> _Belge metni_
====
Abdurrahman bin Ebza (r.a.)'den şöyle demiştir: Ben Ömer bin el-Hattab (r.a)'ın yanında idim. Bir adam geldi ve; (Ya emire'l-mu'minin) biz bir iki ay bir yerde kalıyoruz. (Cünub oluyor su bulamıyoruz, ne yapalım?) dedi. Hz. Ömer; Ben olsam su buluncaya kadar yıkanmam, cevabını verdi. (Orada bulunan) Ammar şöyle dedi: Ya Emir'el-mu'minin, hatırlıyor musun? Hani seninle deve (gütmek) de idik de ikimiz de cünup olmuştuk. Bunun üzerine ben yerde yuvarlandım.Resulullah (Sallallahu aleyhi ve Sellem)'e gelip durumu söyledim. Resulullah (Sallallahu aleyhi ve Sellem); "Şöyle yapman sana yeterdi" buyurdu ve ellerini yere vurdu, sonra onlara üfledi. Sonra da elleriyle yüzünü ve kolunun yansına kadar ellerini meshetti.
====
> _Çıkarılan malzeme_

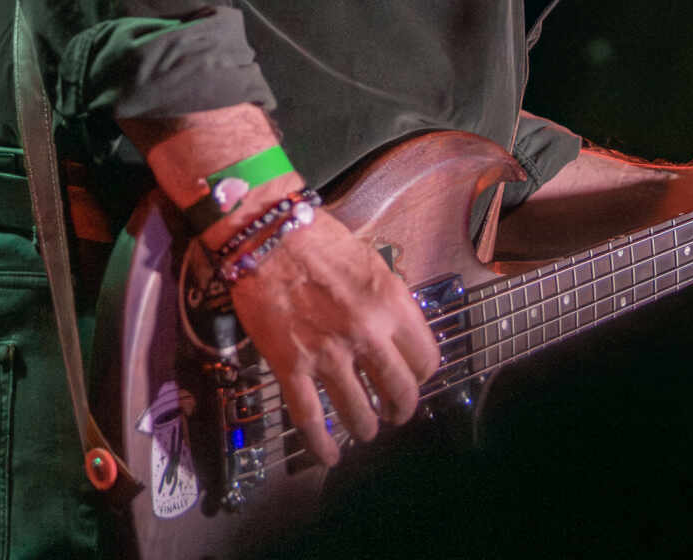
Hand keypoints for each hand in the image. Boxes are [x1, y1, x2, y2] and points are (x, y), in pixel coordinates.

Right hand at [227, 208, 440, 466]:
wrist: (266, 236)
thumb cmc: (317, 239)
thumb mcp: (371, 261)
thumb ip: (388, 300)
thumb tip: (396, 330)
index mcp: (391, 303)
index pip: (426, 357)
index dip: (422, 374)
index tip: (415, 376)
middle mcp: (366, 333)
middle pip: (401, 391)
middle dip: (402, 408)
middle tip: (396, 411)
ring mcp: (329, 354)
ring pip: (360, 413)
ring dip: (366, 427)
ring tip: (366, 429)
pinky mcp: (292, 366)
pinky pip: (310, 419)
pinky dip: (320, 444)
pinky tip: (328, 455)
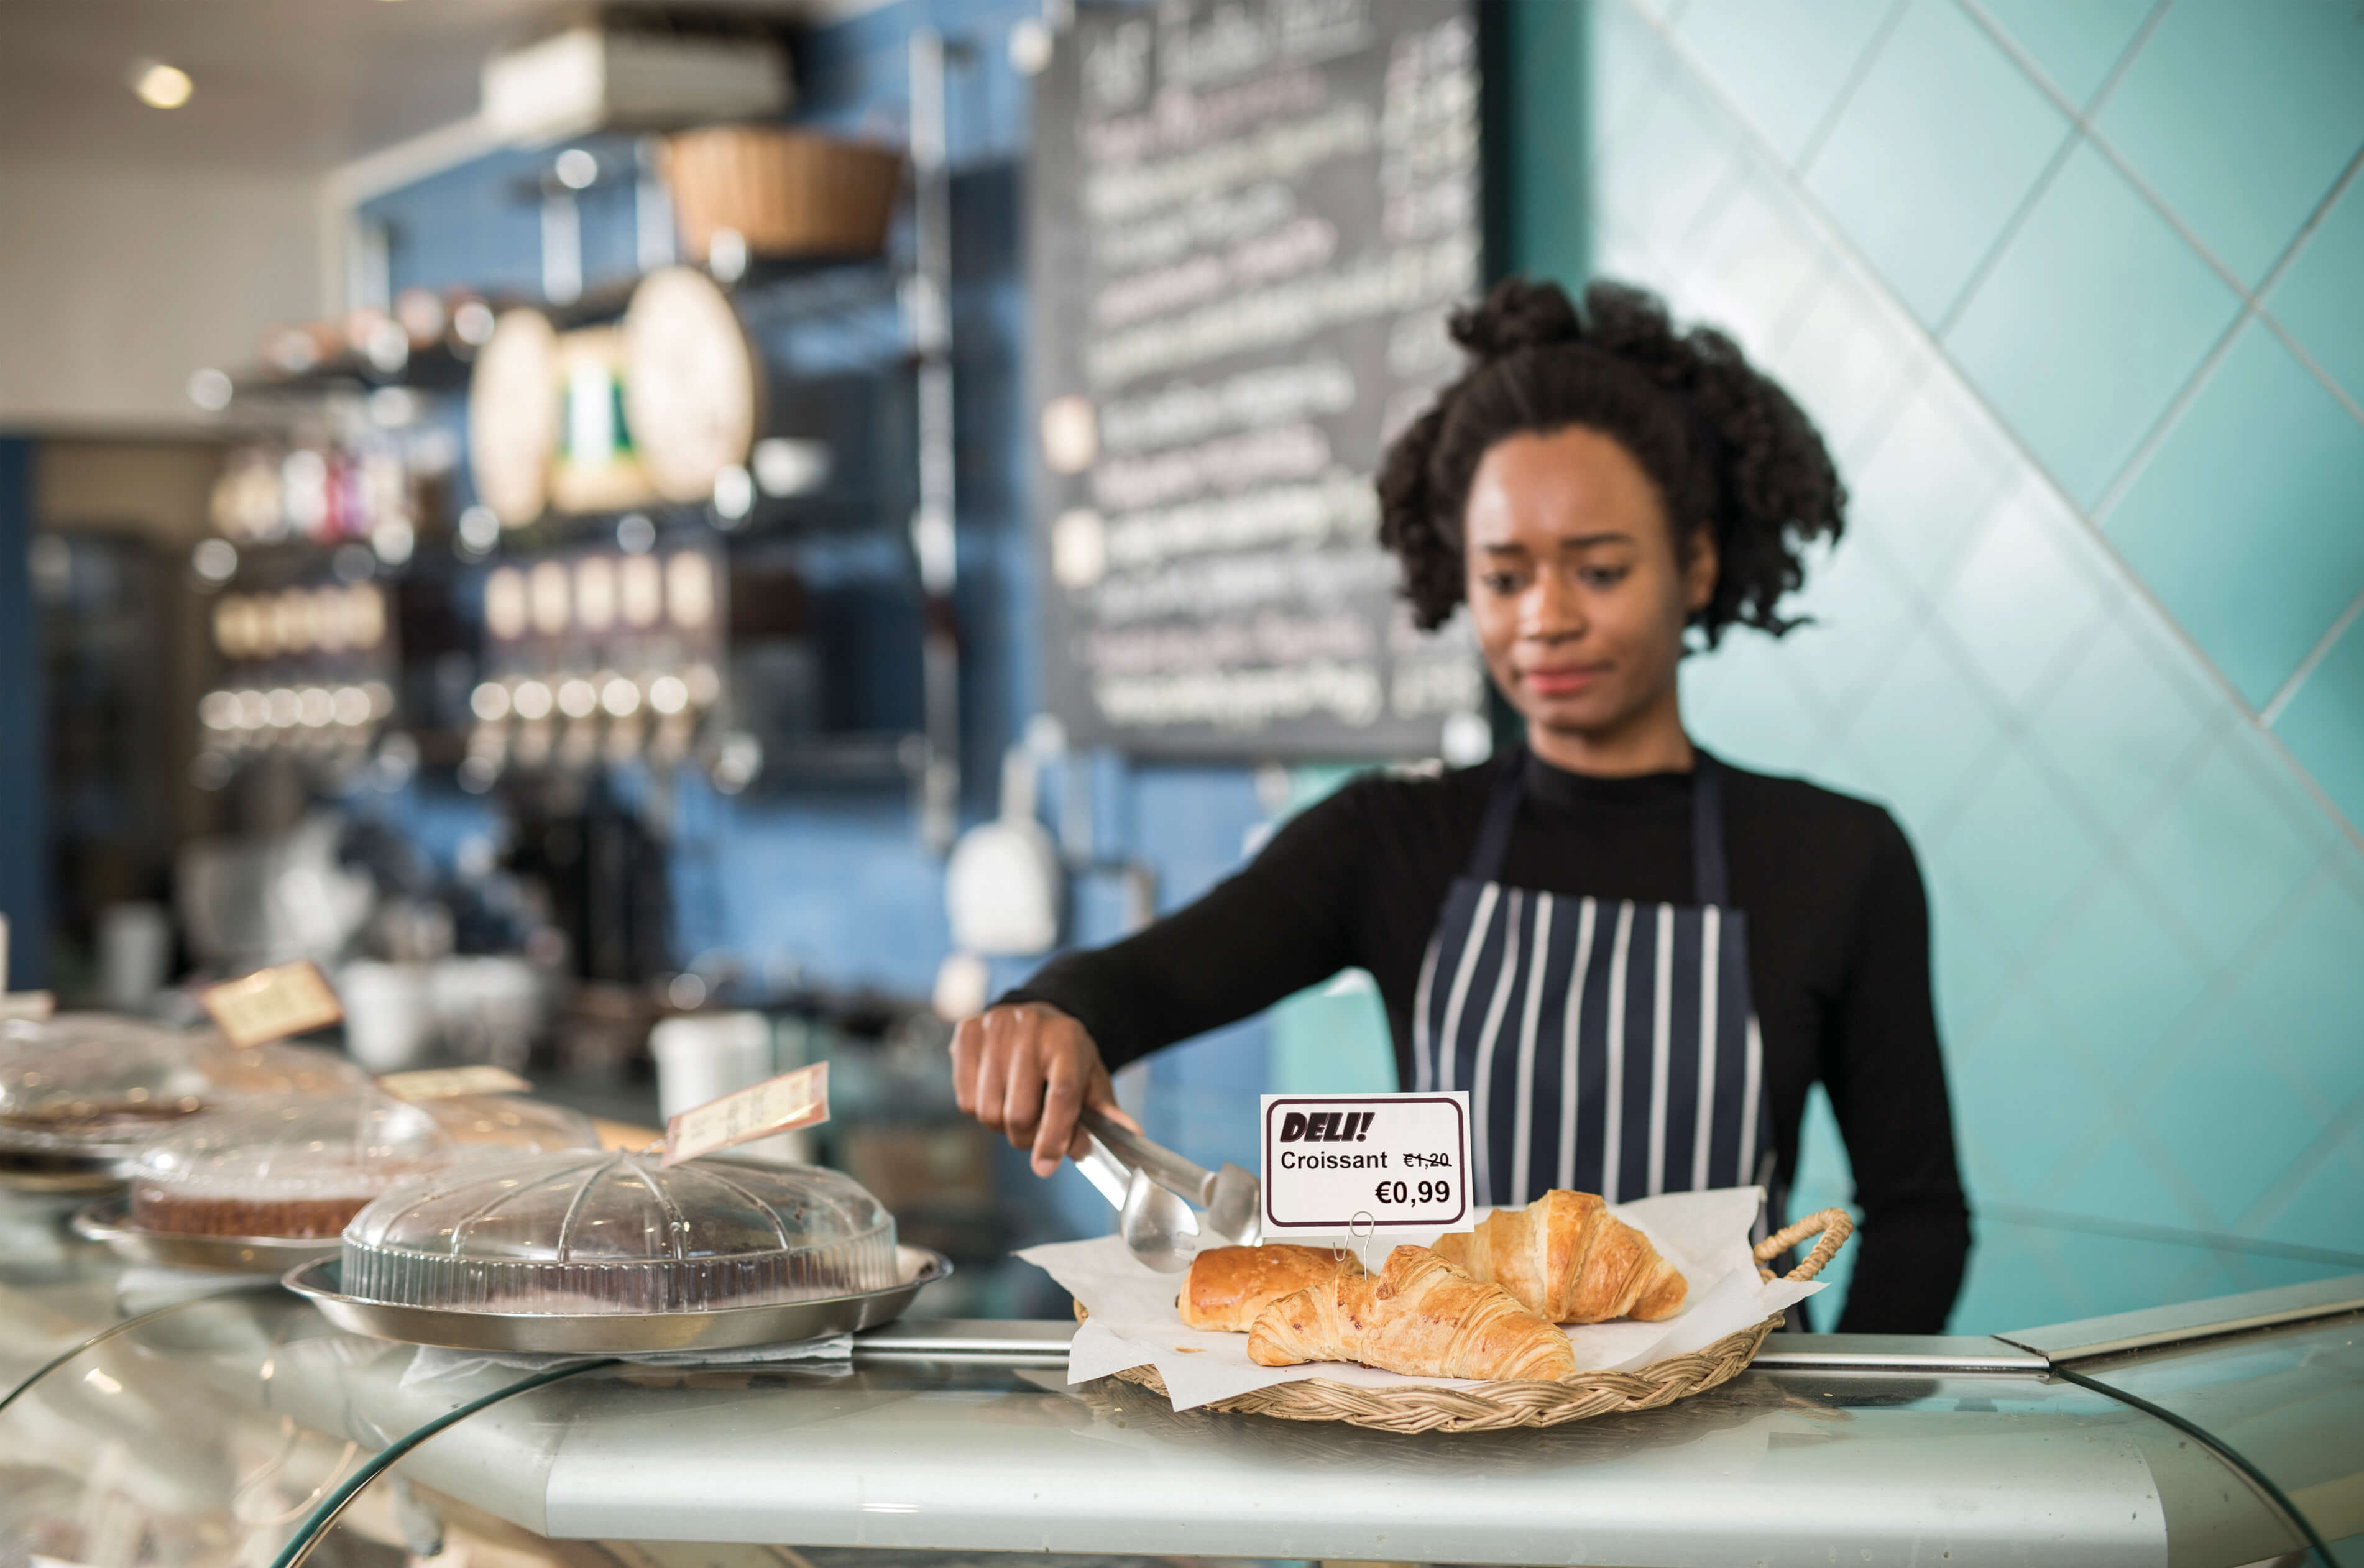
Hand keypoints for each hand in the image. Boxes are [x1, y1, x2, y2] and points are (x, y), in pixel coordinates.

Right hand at [950, 1001, 1131, 1177]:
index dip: (1055, 1137)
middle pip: (1020, 1112)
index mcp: (1067, 1040)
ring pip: (988, 1110)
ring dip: (1002, 1126)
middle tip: (1035, 1135)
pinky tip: (995, 1094)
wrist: (1035, 1015)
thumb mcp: (1091, 1077)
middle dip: (1027, 1138)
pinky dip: (979, 1110)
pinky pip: (964, 1100)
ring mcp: (994, 1028)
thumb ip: (1105, 1110)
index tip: (1046, 1166)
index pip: (1061, 1097)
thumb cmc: (1066, 1054)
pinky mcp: (966, 1033)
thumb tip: (1131, 1135)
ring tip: (1016, 1109)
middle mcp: (1030, 1029)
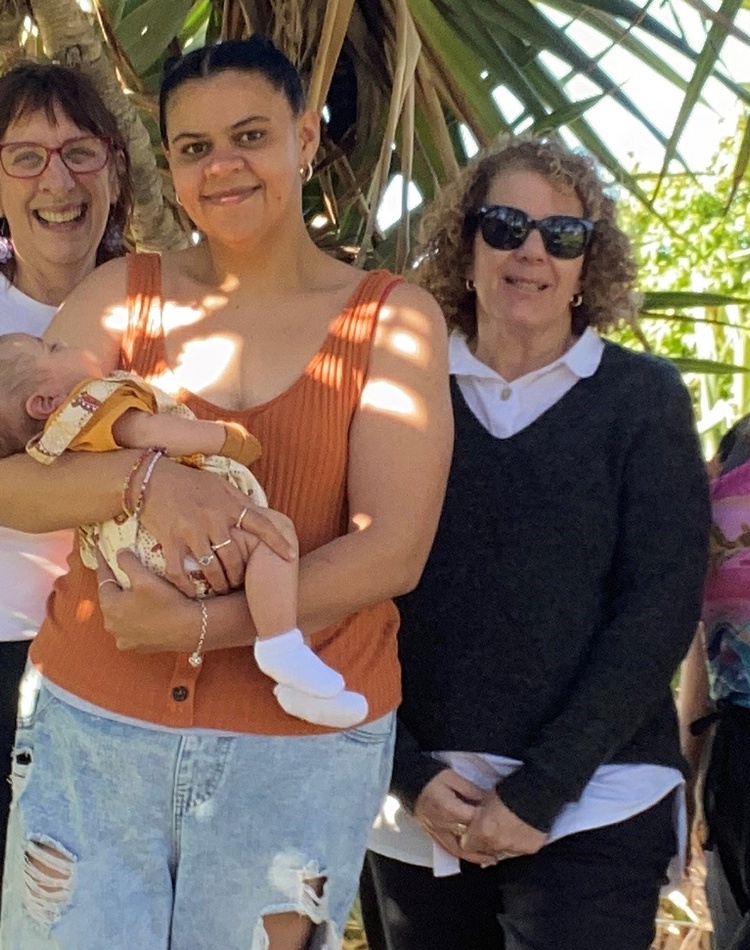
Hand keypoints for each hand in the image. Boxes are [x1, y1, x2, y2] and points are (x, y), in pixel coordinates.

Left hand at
====
> _Yapılacak iş_
Su bulunamadığında cünüplük hâlinde ne yapılacağını anlatan metni iki cümleyle özetleyin. Bu çalışmada kayıtlara gerek yoktur.

> _Görev çıktısı_
Bir adam, su bulamadıkları bir yerde cünüp olduklarında ne yapmaları gerektiğini Hz. Ömer'e sordu; Hz. Ömer ise kendisi olsa su buluncaya kadar yıkanmayacağını söyledi. Ammar da ikisinin birlikte cünüp olduğu zamanı hatırlattı: O, yerde yuvarlanmıştı, Resulullah ise ellerini yere vurup üfledikten sonra yüzünü ve ellerini meshederek bu kadarının yeterli olacağını göstermişti.